Single by the Beach Boys

from the album The Beach Boys' Christmas Album
- B-side: "Blue Christmas"
- Released: November 9, 1964
- Recorded: June 25, 1964
- Genre: Rock, christmas
- Length: 1:32
- Label: Capitol
- Songwriters: Brian Wilson Mike Love
- Producer: Brian Wilson

The Beach Boys singles chronology
| "Dance, Dance, Dance" (1964) | "The Man with All the Toys" (1964) | "Do You Wanna Dance?" (1965) |

= The Man with All the Toys =

"The Man with All the Toys" is a Christmas song written by Brian Wilson and Mike Love for the American rock band the Beach Boys. It was released on their 1964 album The Beach Boys' Christmas Album. As a single that year it had limited success (No. 3 on the Billboard Christmas chart), but built sales over successive Christmases and is listed by Billboard in the Top 100 selling Christmas songs in history, though well below the Beach Boys' 1963 Christmas single "Little Saint Nick".

> [LIST OF TASKS]:
1) In the text on "The Man with All the Toys," what position did the single reach on the Billboard Christmas chart?
2) Extend the text on the Beach Boys song "The Man with All the Toys" beyond its final sentence.

> [SOURCE DATA]:
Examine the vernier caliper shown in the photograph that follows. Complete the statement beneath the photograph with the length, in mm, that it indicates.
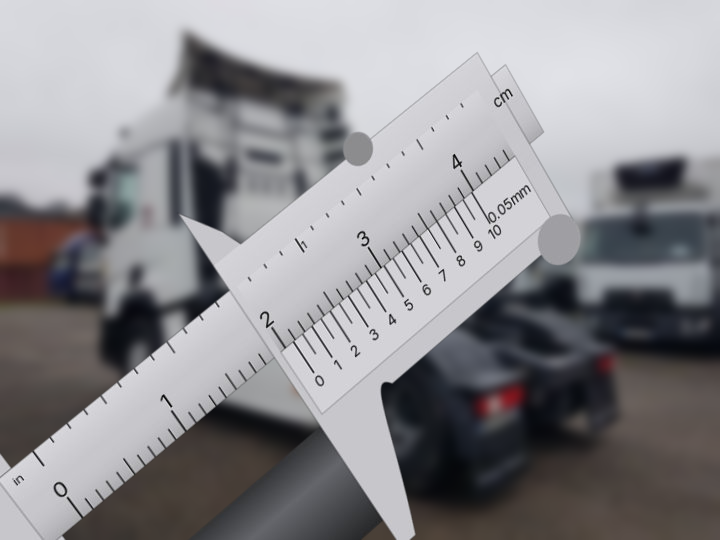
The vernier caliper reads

> [YOUR WRITTEN ANSWERS]:
1) No. 3.

2)
A French-language version of this song was recorded in 1968 by Canadian singer Renée Martel, under the title "As-tu vu le Père Noël?".

Wilson re-recorded this song for his 2005 Christmas album, What I Really Want for Christmas.

D-TV Disney set the song to the two Silly Symphonies, Santa's Workshop and The Night Before Christmas.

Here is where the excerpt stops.